When it comes to meditation, Vipassana can be an excellent option to consider. Indeed, a growing number of people are trying this type of meditation these days – even though vipassana meditation actually originated over 2,500 years ago! This movement has been especially prominent in the United States.

Vipassana meditation is primarily focused on self-reflection, self-observation, and self-transformation.

It helps strengthen the connection between mind and body, often leading to a superior sense of calm and relaxation overall. Plus, it’s often used as part of a healthy lifestyle plan, supporting ethical healing efforts and allowing people to work toward relief from addictions.

4. Guided Meditation

Commonly, guided meditation sessions are carried out with support from a professional meditation guide – however, this isn’t always the case, and there are actually many types of guided meditation classes you can pursue. This is particularly true after lockdowns, with many of us turning to virtual solutions for our normal choices!

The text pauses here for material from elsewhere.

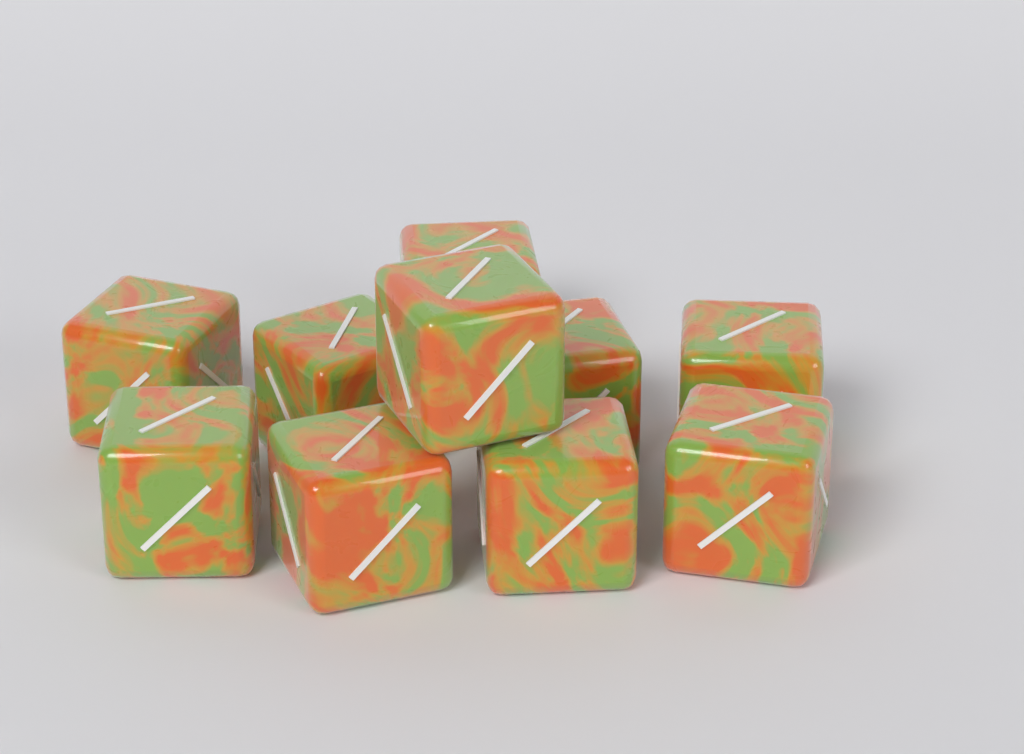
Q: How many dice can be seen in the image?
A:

During guided meditation sessions, you’ll usually use your senses to guide your body through the meditation process.

Indeed, many sessions will use a unique combination of scents, sounds, and textures to begin creating a sense of calm in the meditator. All the while, these simple items can also help connect you with happier times as a child.

5. Yoga Meditation

While yoga comes in many forms and styles, there are many that can be helpful for the purposes of meditation. In fact, you can use yoga for meditation easily by concentrating and having a good sense of balance.

Of course, yoga meditation is at its most effective when you are able to tune out from nearby distractions. Better yet, if you can remove them entirely. This can be a great way to improve your learning.
A great idea is to also see what yoga styles and poses are most comfortable and accessible for you before attempting to use them for meditation. After all, getting stuck in an awkward position isn’t exactly ideal, so preparing in advance is crucial to avoid frustration or setbacks in your meditation journey.

6. Metta meditation

A further form of mindfulness meditation that many people struggle with is Metta meditation – a form of meditation that’s actually less focused on your own personal growth and instead prioritizes supporting other people.

Usually, a Metta meditation session will begin by sitting comfortably on the floor, and the meditator will begin by chanting positive affirmation phrases.

Again, there’s no right or wrong answer here – so just take some time to consider which options might work for you. Common chants include, “May I be healthy, may I be happy, may I be relaxed.”

Still, anything that works for you would be great! Then, simply turn these phrases to the other people in your life, too, to begin spreading the positive affirmations and emotions.

This can be as simple as repeating what you said, but replacing “I” with “you”. That’s all there is to get started! Plus, Metta meditation often ties in with the Angel number 1222, making it even more influential potentially.

7. Chakra meditation

Not everyone believes in chakras, but that’s okay – even if you don’t, chakra meditation principles and practices can be highly effective! Indeed, during chakra meditation, you work to bring your chakras into balance and harmony.

By doing so, you will usually experience a sense of inner peace and relaxation during chakra meditation sessions too. If you are especially passionate about this form of meditation, you could also consider using incense or color coded crystals to enhance the experience in its entirety.

Final Thoughts
If you have wanted to try meditation, then it’s always worth considering one of these top seven types above.